• [TEXTO PARA LEITURA]:
►
Isso ocorre porque o Estado pode investir directamente nas causas dos problemas e, assim, conduzir o atendimento médico a quem mais precisa. Em 2001, uma comissão do Parlamento Britânico visitou a ilha e relatou que o êxito da sua política de saúde é devido à forte ênfase na prevenção das doenças e ao compromisso com a prática de medicina voltada para a comunidade. Tal procedimento gera melhores resultados com menos recursos. O mercado sempre segue cegamente a lógica da maximização do lucro, que nem sempre se mostra a mais eficaz para lidar com problemas sociais; ou, nos termos de Bill Gates: “capitalismo significa que há muito mais pesquisa sobre a calvície masculina do que sobre doenças como a malária.”
No caso da ideologia liberal no governo, diversas vezes o que ocorre é uma profecia auto-realizável. Parte-se do princípio de que o Estado é ineficiente e corrupto, isso leva o Estado a investir pouco, pagar mal aos funcionários e sucatear os serviços públicos. O pouco reconhecimento e as más condições de trabalho geram insatisfação e greves. As paralisações tornam-se mais um argumento para afirmar que o serviço público é inerentemente ruim.
◄
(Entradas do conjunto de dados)
►
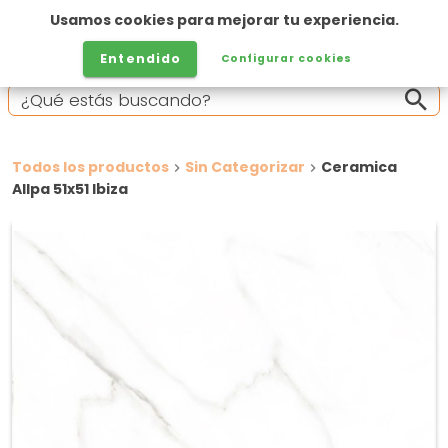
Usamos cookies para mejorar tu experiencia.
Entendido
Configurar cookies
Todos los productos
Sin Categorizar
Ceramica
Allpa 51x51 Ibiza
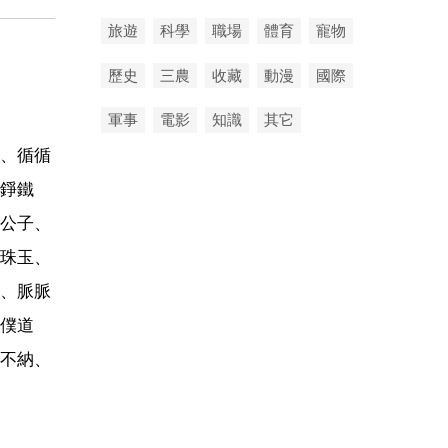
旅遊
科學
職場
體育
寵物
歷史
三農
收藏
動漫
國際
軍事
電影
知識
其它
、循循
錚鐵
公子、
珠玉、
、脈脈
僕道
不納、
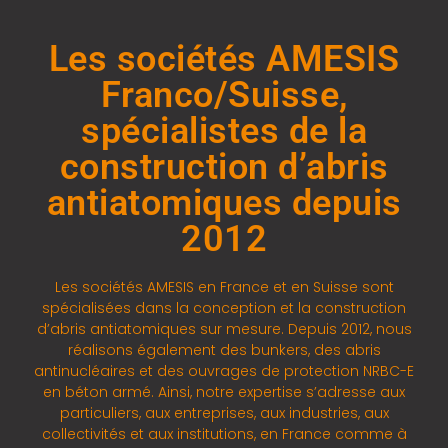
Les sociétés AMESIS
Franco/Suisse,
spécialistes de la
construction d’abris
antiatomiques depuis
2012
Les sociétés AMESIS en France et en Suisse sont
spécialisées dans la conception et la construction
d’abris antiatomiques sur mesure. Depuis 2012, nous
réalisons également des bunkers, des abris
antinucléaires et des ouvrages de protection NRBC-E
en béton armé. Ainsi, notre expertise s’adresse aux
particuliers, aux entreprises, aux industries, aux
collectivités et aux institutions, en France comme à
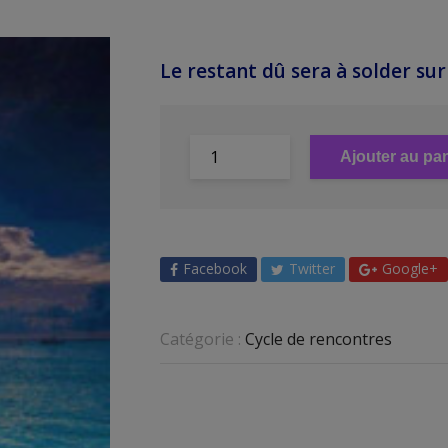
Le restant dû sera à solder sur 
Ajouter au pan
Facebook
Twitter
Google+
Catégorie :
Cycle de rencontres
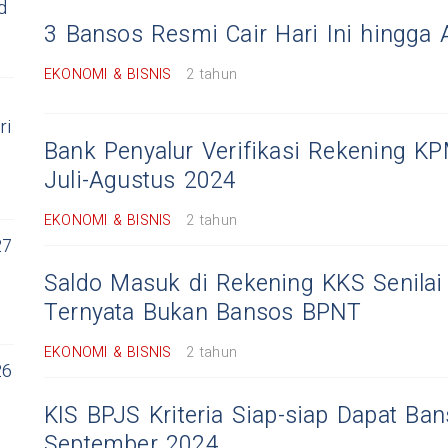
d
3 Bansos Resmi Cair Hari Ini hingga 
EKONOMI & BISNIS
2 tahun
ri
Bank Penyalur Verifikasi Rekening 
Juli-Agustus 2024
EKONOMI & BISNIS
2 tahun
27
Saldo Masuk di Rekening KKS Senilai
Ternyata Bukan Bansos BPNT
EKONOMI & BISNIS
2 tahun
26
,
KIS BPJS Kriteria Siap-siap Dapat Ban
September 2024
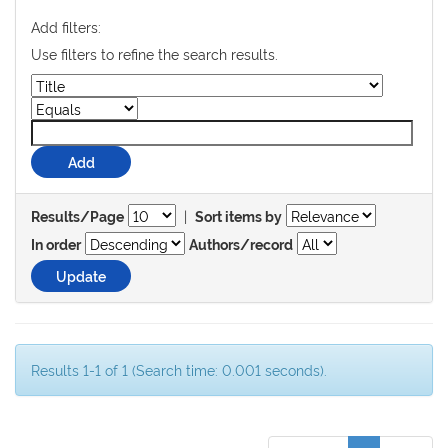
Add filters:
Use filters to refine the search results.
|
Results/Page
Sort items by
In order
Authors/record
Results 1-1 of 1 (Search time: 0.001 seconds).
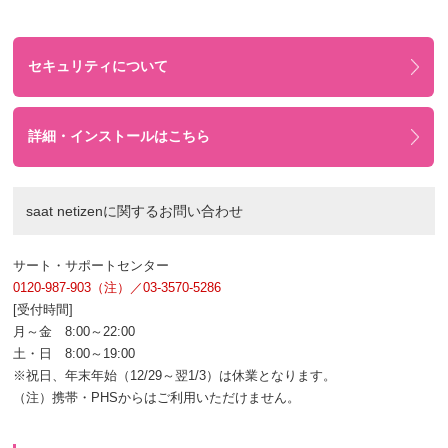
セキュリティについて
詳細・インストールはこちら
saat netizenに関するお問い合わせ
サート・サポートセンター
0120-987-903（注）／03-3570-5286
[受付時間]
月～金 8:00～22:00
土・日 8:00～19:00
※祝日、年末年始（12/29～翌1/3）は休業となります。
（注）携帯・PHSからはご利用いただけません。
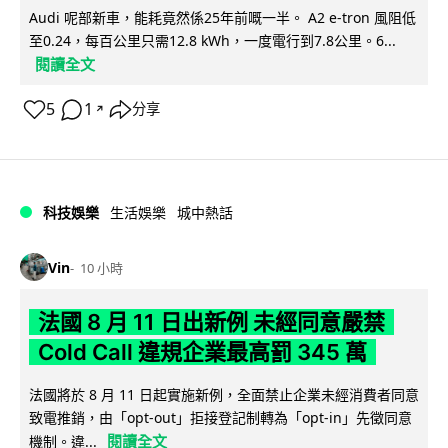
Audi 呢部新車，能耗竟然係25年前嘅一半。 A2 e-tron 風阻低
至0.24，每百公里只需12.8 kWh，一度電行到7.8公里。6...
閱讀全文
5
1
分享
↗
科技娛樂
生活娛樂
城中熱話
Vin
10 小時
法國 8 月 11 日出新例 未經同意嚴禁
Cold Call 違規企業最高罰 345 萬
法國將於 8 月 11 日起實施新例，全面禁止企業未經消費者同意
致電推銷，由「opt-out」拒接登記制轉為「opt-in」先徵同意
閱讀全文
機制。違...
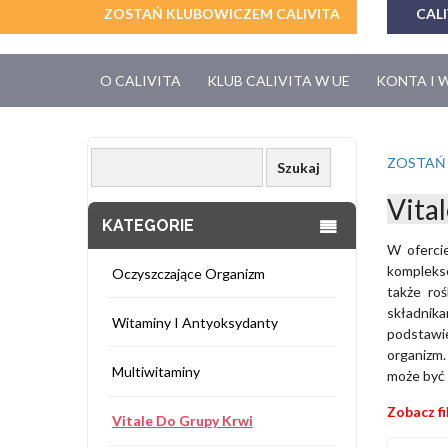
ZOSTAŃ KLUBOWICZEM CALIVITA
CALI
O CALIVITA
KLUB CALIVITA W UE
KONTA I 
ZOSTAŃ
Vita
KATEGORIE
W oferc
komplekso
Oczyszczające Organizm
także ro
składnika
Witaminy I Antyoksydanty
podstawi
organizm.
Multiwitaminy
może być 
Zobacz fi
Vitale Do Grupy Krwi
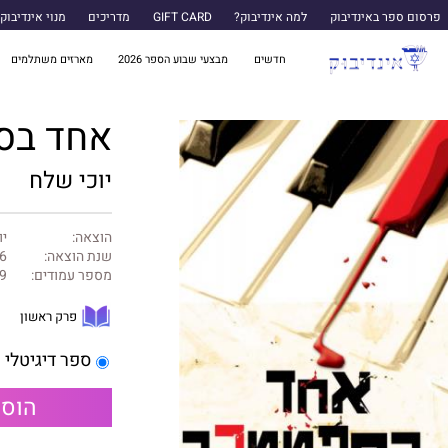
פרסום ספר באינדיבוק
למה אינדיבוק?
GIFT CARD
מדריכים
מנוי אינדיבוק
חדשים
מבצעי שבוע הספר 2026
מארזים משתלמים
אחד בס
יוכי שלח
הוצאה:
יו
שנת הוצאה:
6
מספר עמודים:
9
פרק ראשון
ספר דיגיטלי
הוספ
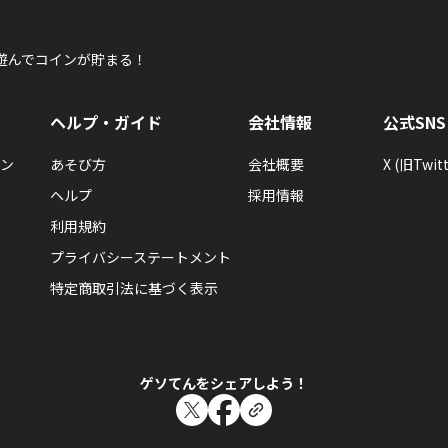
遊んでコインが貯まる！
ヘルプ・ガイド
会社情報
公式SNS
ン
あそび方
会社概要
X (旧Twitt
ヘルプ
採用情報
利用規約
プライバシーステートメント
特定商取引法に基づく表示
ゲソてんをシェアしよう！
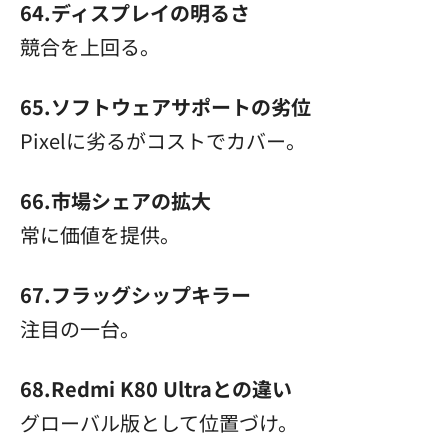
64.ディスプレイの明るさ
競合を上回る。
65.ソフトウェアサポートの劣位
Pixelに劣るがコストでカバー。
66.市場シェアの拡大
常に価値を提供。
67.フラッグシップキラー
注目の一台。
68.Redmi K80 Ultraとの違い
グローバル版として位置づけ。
◄
• [O QUE SE PEDE]:
1. Transcreva do texto sobre saúde e Estado o trecho que começa em "No caso da ideologia" e termina em "é inerentemente ruim.".
2. Segundo o texto sobre saúde e Estado, em que ano uma comissão do Parlamento Britânico visitou a ilha?
3. Diga se cada afirmação concorda com o texto sobre saúde e Estado, respondendo sim ou não e citando as palavras do texto que decidem: (a) A comissão atribuiu o êxito da política de saúde à ênfase na prevenção das doenças. (b) O procedimento descrito traz melhores resultados, mas exige mais recursos. (c) O pouco reconhecimento e as más condições de trabalho levam a greves.

• [RESPOSTAS DO EXERCÍCIO]:
1.
No caso da ideologia liberal no governo, diversas vezes o que ocorre é uma profecia auto-realizável. Parte-se do princípio de que o Estado é ineficiente e corrupto, isso leva o Estado a investir pouco, pagar mal aos funcionários e sucatear os serviços públicos. O pouco reconhecimento e as más condições de trabalho geram insatisfação e greves. As paralisações tornam-se mais um argumento para afirmar que o serviço público é inerentemente ruim.

2. Em 2001.

3.
(a) Sim: "o êxito da sua política de saúde é devido à forte ênfase na prevenção das doenças".
(b) Não: "Tal procedimento gera melhores resultados com menos recursos."
(c) Sim: "O pouco reconhecimento e as más condições de trabalho geram insatisfação e greves."